The Paradox of Nigerian Crude Oil Divestment and Climate Change (

The Paradox of Nigerian Crude Oil Divestment and Climate Change


In the past decade, a total of 26 Oil Mining licences have been divested by the IOCs in the Niger Basin area of Nigeria with even more to be sold in the near future.

Shell intends to sell off approximately 2.3 billion worth of oil and gas assets, while Enis divestment plan amounts to about 5 billion, and ExxonMobil is looking to offload 15 billion of its assets.

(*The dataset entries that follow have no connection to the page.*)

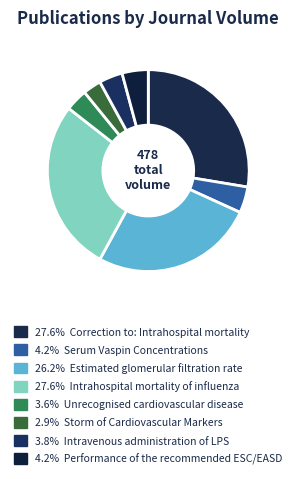

Count the number of slices in the pie.

8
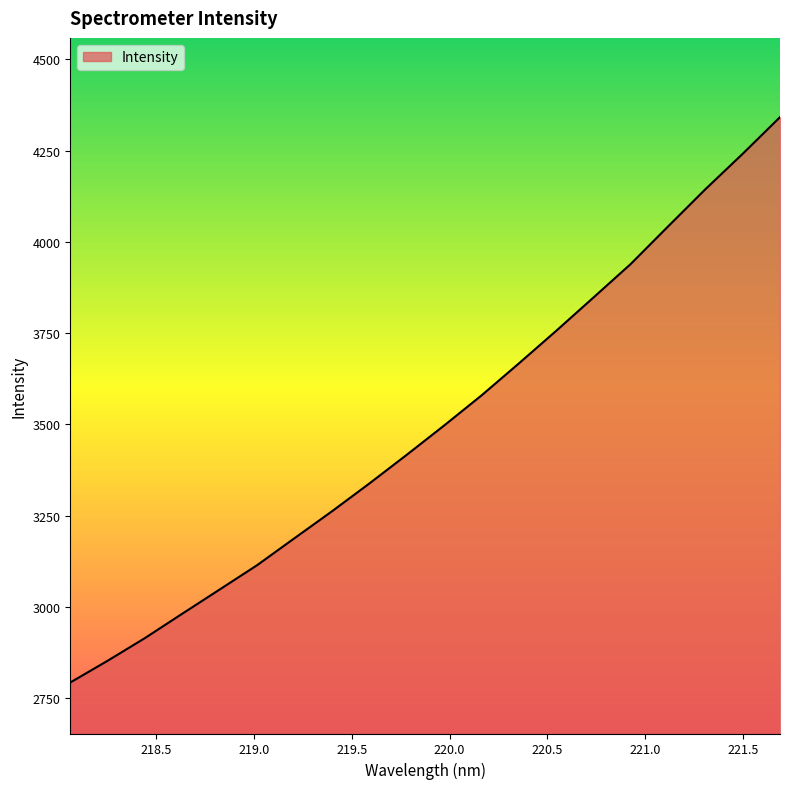

What is the difference between the maximum and minimum values?

1548.4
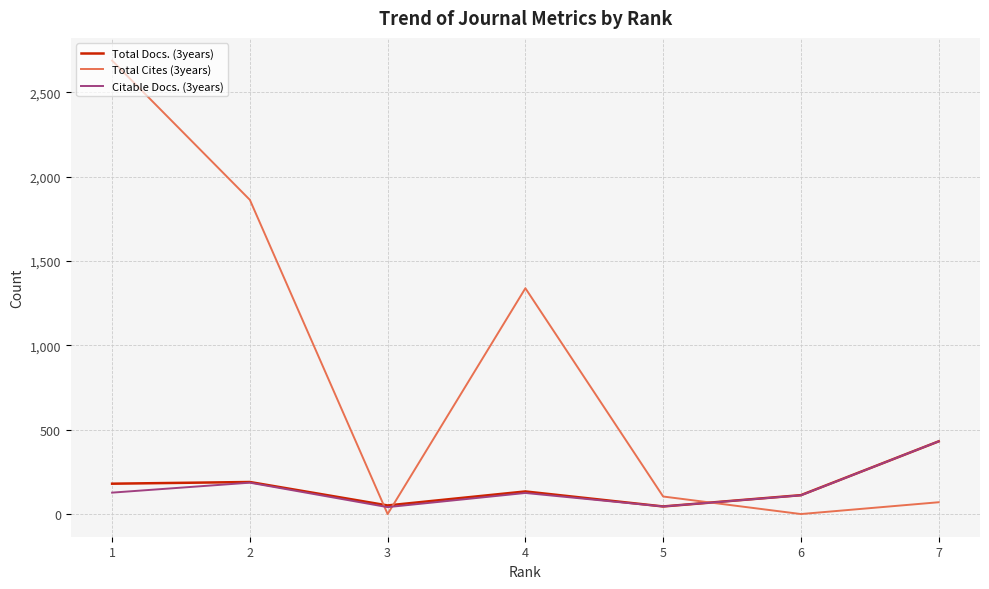

What is the sum of the Citable Docs. (3years) values at 6 and 7?

542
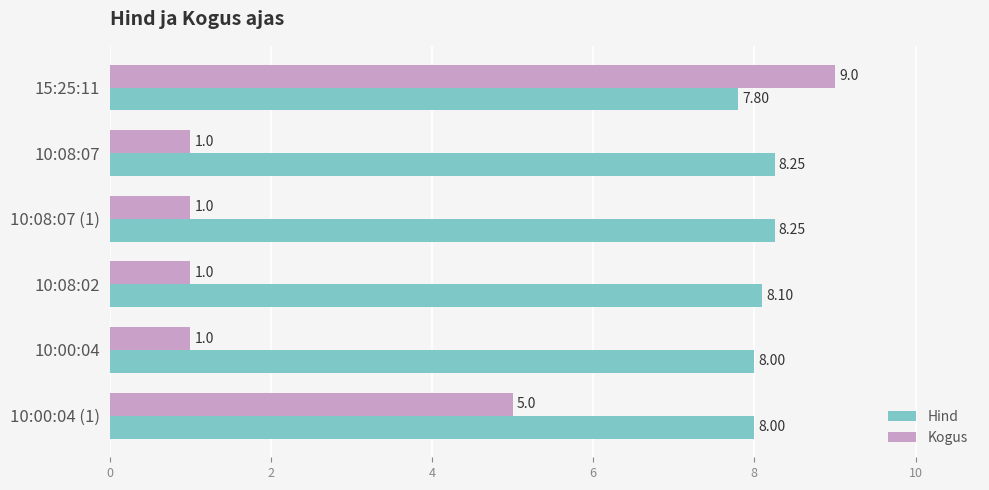

What is the average value of the Hind series?

8.1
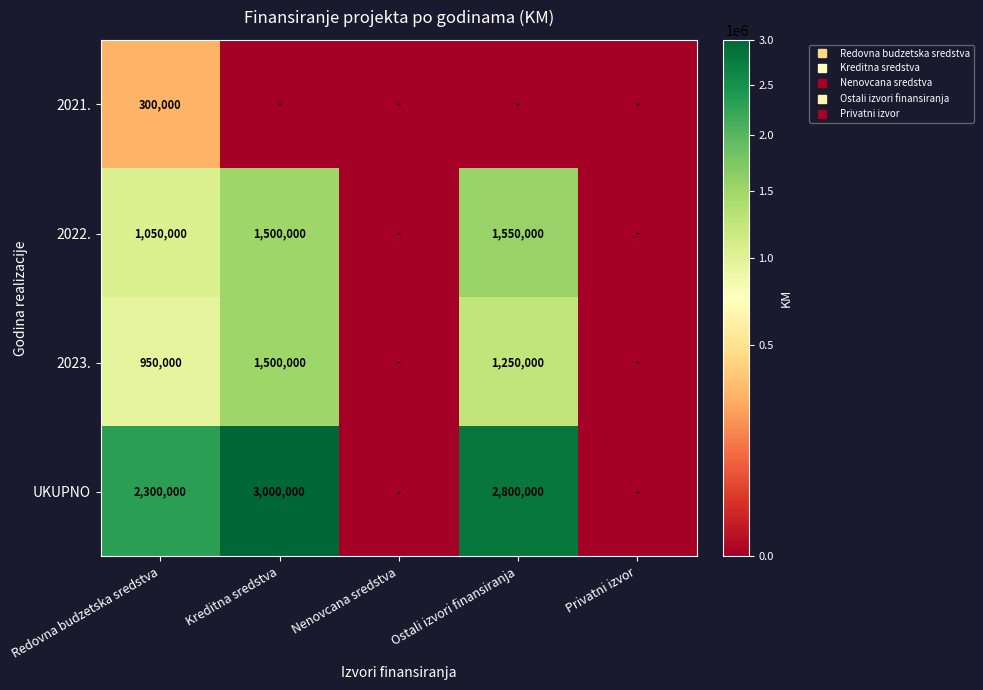

Which series has the widest spread of values?

UKUPNO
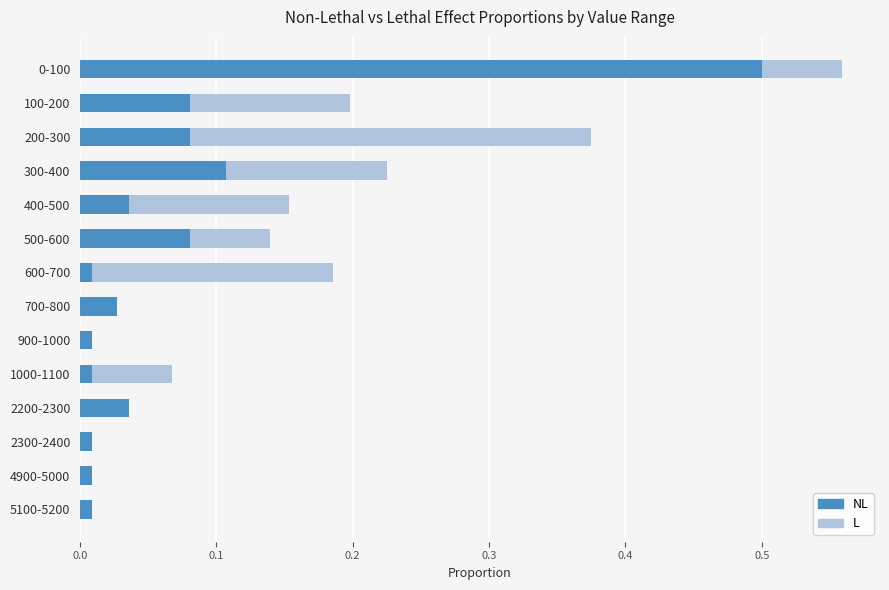

What are all the series names shown in the legend?

NL, L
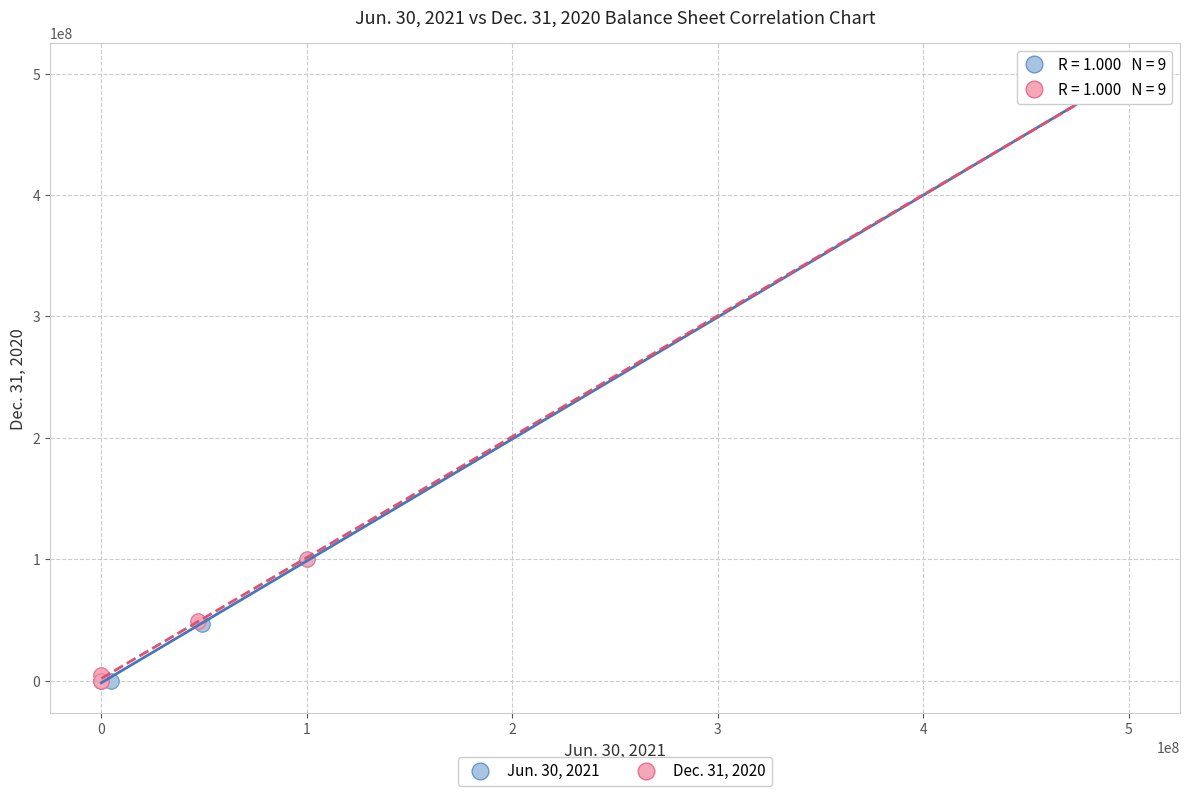

Which series has the widest spread of Y values?

Jun. 30, 2021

There is a lack of sustainability practices, environmental commitments and fewer reporting standards by the local oil and gas players especially in the Niger Delta area located in the south of the country.

For instance, in the Nembe region, where settlements tend to emerge from dense mangrove swamps, locals recounted that oil spewed uncontrollably for more than one month before some interventions were put in place to halt the leakage.

In the past few months, the government has succeeded in leading the bidding rounds for 57 marginal oilfields with approximately 130 firms being granted Petroleum Prospecting Licences (PPLs) to develop the fields.

Impact on climate change

The sale of oil assets and infrastructure by the IOCs in Nigeria is in keeping with their obligation to ensure energy transition mostly as a result of campaigns from several quarters to further curb climate change.